The onus is on those individual tutors who cannot offer what their job title suggests, and as such, the University should reform its selection process to admit better-prepared tutors. Residential tutors should be selected solely on their ability to help students, and the pool should not be limited only to graduate students. Indeed, the current high proportion of Harvard graduates serving as in-house advisors means that many tutors do not have time to fulfil their role. As the selection process for tutors is incredibly competitive, the administration should be able to find tutors with a sincere interest in the job itself, not simply the free housing.
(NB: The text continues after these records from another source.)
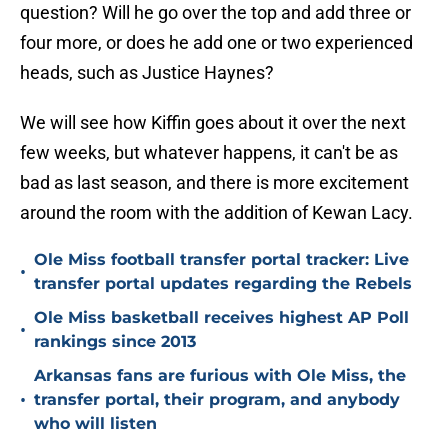
question? Will he go over the top and add three or
four more, or does he add one or two experienced
heads, such as Justice Haynes?
We will see how Kiffin goes about it over the next
few weeks, but whatever happens, it can't be as
bad as last season, and there is more excitement
around the room with the addition of Kewan Lacy.
Ole Miss football transfer portal tracker: Live
•
transfer portal updates regarding the Rebels
Ole Miss basketball receives highest AP Poll
•
rankings since 2013
Arkansas fans are furious with Ole Miss, the
•
transfer portal, their program, and anybody
who will listen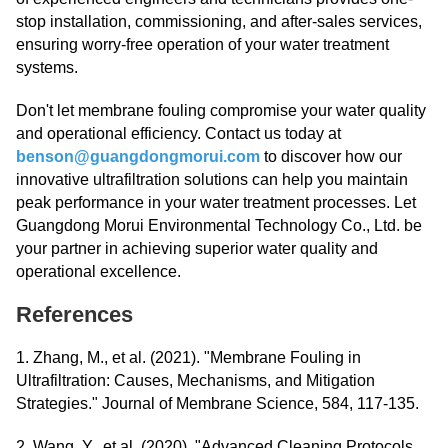
stop installation, commissioning, and after-sales services,
ensuring worry-free operation of your water treatment
systems.
Don't let membrane fouling compromise your water quality
and operational efficiency. Contact us today at
benson@guangdongmorui.com
to discover how our
innovative ultrafiltration solutions can help you maintain
peak performance in your water treatment processes. Let
Guangdong Morui Environmental Technology Co., Ltd. be
your partner in achieving superior water quality and
operational excellence.
References
1. Zhang, M., et al. (2021). "Membrane Fouling in
Ultrafiltration: Causes, Mechanisms, and Mitigation
Strategies." Journal of Membrane Science, 584, 117-135.
2. Wang, Y., et al. (2020). "Advanced Cleaning Protocols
Yet the simplest and most effective means to improve Harvard’s advising system would be to allow students to evaluate their advisors. Just as freshmen respond to an online questionnaire about their proctors and the just as the Cue guide assesses professors, so should students be able to give considerable feedback about those whose primary job it is to “advise” them. If these student evaluations are taken into account when considering whether advisors will retain their posts, then the quality of advising at Harvard will undoubtedly improve.

The potential benefits of sincere and devoted advisors should not be underestimated. Well-informed concentration advisors significantly affect an educational experience, while house tutors who are genuinely concerned about student welfare considerably heighten the sense of community and individual student well-being. At this top-ranking university, student dissatisfaction is the one area where we rank consistently low, and these simple steps to improve the undergraduate experience should be taken without delay.

Until then, I suppose I’ll keep searching for those “festive receptions.”

Olivia M. Goldhill ’11, a Crimson editorial writer, is a philosophy concentrator in Kirkland House.